[OPDRACHTEN]
A - Op welke datum vond volgens de uitspraak het onderzoek ter zitting plaats?
B - Neem uit de uitspraak het stuk van "Het onderzoek ter" tot en met "feiten en omstandigheden." opnieuw over en vervang daarin "bijgestaan" door "vergezeld".

[AANGELEVERDE TEKST]
▼
ECLI:NL:CRVB:2016:4804

Centrale Raad van Beroep

Datum uitspraak
13 december 2016
Publicatiedatum
14 december 2016
Zaaknummer
15/929 WWB
Instantie
Centrale Raad van Beroep
Type
Uitspraak
Rechtsgebied
Bestuursrecht; Socialezekerheidsrecht
Procedures
  • Hoger beroep
Rechters
Vindplaatsen
  • Rechtspraak.nl
AI samenvatting door LexboostAutomatisch gegenereerd

Intrekking en terugvordering van bijstand in het kader van de Wet werk en bijstand met betrekking tot inlichtingenplicht en rechtszekerheid

In deze zaak gaat het om de intrekking en terugvordering van bijstand die aan appellant was verleend op basis van de Wet werk en bijstand (WWB). Appellant ontving bijstand na een ontslagvergoeding van zijn werkgever en vertrok tijdelijk naar Indonesië. Na terugkeer in Nederland diende hij een aanvraag in voor bijstand, die werd goedgekeurd. Echter, het college van burgemeester en wethouders van Hoogezand-Sappemeer trok de bijstand in en vorderde eerder verstrekte bedragen terug, omdat appellant niet voldoende informatie had verstrekt over zijn financiële situatie en inlichtingenplicht had geschonden. De Centrale Raad van Beroep oordeelde dat de intrekking met terugwerkende kracht in strijd was met het materiële rechtszekerheidsbeginsel, omdat de bijstand ten tijde van de betaling rechtmatig was ontvangen. De Raad vernietigde de eerdere uitspraak van de rechtbank en het besluit van het college voor zover het de intrekking van bijstand over de periode van 25 september 2012 tot 1 oktober 2012 en de terugvordering betreft. Het college werd opgedragen een nieuwe beslissing op bezwaar te nemen, waarbij het de hoogte van de terugvordering opnieuw moest vaststellen. Tevens werd het college veroordeeld in de proceskosten van appellant.

Uitspraak

15/929 WWB
Datum uitspraak: 13 december 2016
Centrale Raad van Beroep
Meervoudige kamer
Uitspraak op het hoger beroep tegen de uitspraak van de rechtbank Noord-Nederland van
23 december 2014, 14/1568 (aangevallen uitspraak)
Partijen:
[appellant] te [woonplaats] (appellant)
het college van burgemeester en wethouders van Hoogezand-Sappemeer (college)
PROCESVERLOOP
Namens appellant heeft mr. G. Meijer, advocaat, hoger beroep ingesteld.
Het college heeft een verweerschrift ingediend.
Het onderzoek ter zitting heeft plaatsgevonden op 18 oktober 2016. Appellant is verschenen, bijgestaan door mr. Meijer. Het college heeft zich laten vertegenwoordigen door mr. I. Klok.

OVERWEGINGEN

1. De Raad gaat uit van de volgende in dit geding van belang zijnde feiten en omstandigheden.
1.1.
▲
[VASTGELEGDE GEGEVENS]
▼
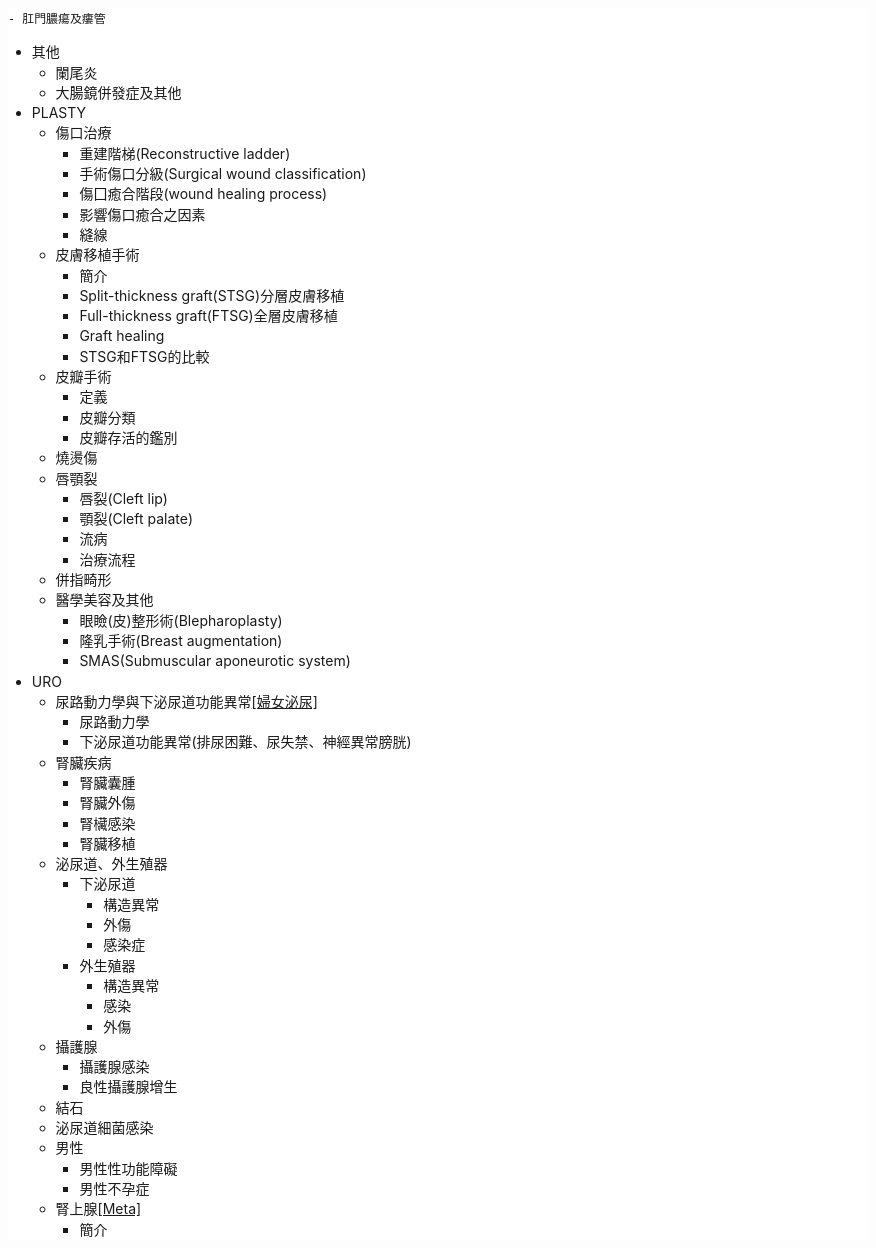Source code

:     - 肛門膿瘍及瘻管
  - 其他
    - 闌尾炎
    - 大腸鏡併發症及其他
- PLASTY
  - 傷口治療
    - 重建階梯(Reconstructive ladder)
    - 手術傷口分級(Surgical wound classification)
    - 傷囗癒合階段(wound healing process)
    - 影響傷口癒合之因素
    - 縫線
  - 皮膚移植手術
    - 簡介
    - Split-thickness graft(STSG)分層皮膚移植
    - Full-thickness graft(FTSG)全層皮膚移植
    - Graft healing
    - STSG和FTSG的比較
  - 皮瓣手術
    - 定義
    - 皮瓣分類
    - 皮瓣存活的鑑別
  - 燒燙傷
  - 唇顎裂
    - 唇裂(Cleft lip)
    - 顎裂(Cleft palate)
    - 流病
    - 治療流程
  - 併指畸形
  - 醫學美容及其他
    - 眼瞼(皮)整形術(Blepharoplasty)
    - 隆乳手術(Breast augmentation)
    - SMAS(Submuscular aponeurotic system)
- URO
  - 尿路動力學與下泌尿道功能異常[\[婦女泌尿\]](onenote:#婦產科&section-id={3DCF7DF0-1434-4FA1-852D-65472B53D59C}&page-id={D4B35E00-9F38-455C-924A-B265D4DDA7FB}&object-id={2AC38184-D25A-4B53-8ACC-4F27F2060547}&13&base-path=https://d.docs.live.net/56ce32fba64785ca/文件/國考中文醫學知識網站架設計畫/新的節%201.one)
    - 尿路動力學
    - 下泌尿道功能異常(排尿困難、尿失禁、神經異常膀胱)
  - 腎臟疾病
    - 腎臟囊腫
    - 腎臟外傷
    - 腎欌感染
    - 腎臟移植
  - 泌尿道、外生殖器
    - 下泌尿道
      - 構造異常
      - 外傷
      - 感染症
    - 外生殖器
      - 構造異常
      - 感染
      - 外傷
  - 攝護腺
    - 攝護腺感染
    - 良性攝護腺增生
  - 結石
  - 泌尿道細菌感染
  - 男性
    - 男性性功能障礙
    - 男性不孕症
  - 腎上腺[\[Meta\]](onenote:#內科&section-id={3DCF7DF0-1434-4FA1-852D-65472B53D59C}&page-id={51DAA190-9362-490B-ABA5-DD4CE189AFE6}&object-id={4123B16F-F333-46AA-B8B6-B746F42701F6}&26&base-path=https://d.docs.live.net/56ce32fba64785ca/文件/國考中文醫學知識網站架設計畫/新的節%201.one)
    - 簡介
▲
[ANTWOORDEN]
A - 18 oktober 2016

B -
Het onderzoek ter zitting heeft plaatsgevonden op 18 oktober 2016. Appellant is verschenen, vergezeld door mr. Meijer. Het college heeft zich laten vertegenwoordigen door mr. I. Klok.

OVERWEGINGEN

1. De Raad gaat uit van de volgende in dit geding van belang zijnde feiten en omstandigheden.